In den Medien wurde diese Spekulation als Hinweis auf eine mögliche Urheberschaft Israels gewertet.[15] Laut Süddeutsche Zeitung halten die meisten Fachleute diese These allerdings für eine Verschwörungstheorie.[6] Es könnte auch eine falsch ausgelegte Fährte sein.[7] Shai Blitzblau, technischer Direktor und Chef von Maglan, eine israelische IT-Sicherheitsfirma im Militärbereich, ist überzeugt, dass Israel nichts mit Stuxnet zu tun hat. Er vermutet Wirtschaftsspionage gegen Siemens oder eine Art "akademisches Experiment”.[23]

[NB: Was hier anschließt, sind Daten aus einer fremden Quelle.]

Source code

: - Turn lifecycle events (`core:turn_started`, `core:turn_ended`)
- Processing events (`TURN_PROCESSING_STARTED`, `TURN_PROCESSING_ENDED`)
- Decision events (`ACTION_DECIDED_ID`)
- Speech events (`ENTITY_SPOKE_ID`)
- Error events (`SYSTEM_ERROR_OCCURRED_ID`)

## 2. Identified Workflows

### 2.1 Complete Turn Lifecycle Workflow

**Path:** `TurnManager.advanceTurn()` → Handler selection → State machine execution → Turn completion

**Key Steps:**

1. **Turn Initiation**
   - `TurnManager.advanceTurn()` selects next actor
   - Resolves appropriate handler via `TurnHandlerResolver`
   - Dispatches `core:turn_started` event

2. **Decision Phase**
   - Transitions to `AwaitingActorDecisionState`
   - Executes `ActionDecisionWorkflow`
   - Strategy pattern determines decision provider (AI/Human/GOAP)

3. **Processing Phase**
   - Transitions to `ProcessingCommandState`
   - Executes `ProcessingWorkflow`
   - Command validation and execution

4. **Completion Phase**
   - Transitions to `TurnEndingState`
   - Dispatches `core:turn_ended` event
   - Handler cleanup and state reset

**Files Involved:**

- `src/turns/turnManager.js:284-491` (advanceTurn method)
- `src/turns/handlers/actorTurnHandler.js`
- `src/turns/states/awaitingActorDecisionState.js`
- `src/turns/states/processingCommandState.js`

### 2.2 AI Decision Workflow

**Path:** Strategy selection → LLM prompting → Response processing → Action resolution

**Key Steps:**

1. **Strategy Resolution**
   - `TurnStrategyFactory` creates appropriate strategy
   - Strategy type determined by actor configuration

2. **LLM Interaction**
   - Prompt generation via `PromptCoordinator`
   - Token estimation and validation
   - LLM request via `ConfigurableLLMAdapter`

Yossi Melman, Journalist der israelischen Tageszeitung Haaretz, hält Israel für den wahrscheinlichen Urheber. Er führt an, dass der Vertrag des Direktors des israelischen Auslandsgeheimdienstes, Meir Dagan, letztes Jahr verlängert wurde, da er in wichtige Projekte involviert sei. Zudem hätte Israel den geschätzten Zeitpunkt, bis Iran eine Atombombe besitzt, überraschend auf das Jahr 2014 nach hinten verschoben.[23]

Laut einem Artikel der New York Times vom 30. September 2010, behauptet ein ehemaliges Mitglied der United States Intelligence Community, dass der israelische Nachrichtendienst Unit 8200, der mit der NSA vergleichbar ist, den Angriff mit Stuxnet ausgeführt habe.[24]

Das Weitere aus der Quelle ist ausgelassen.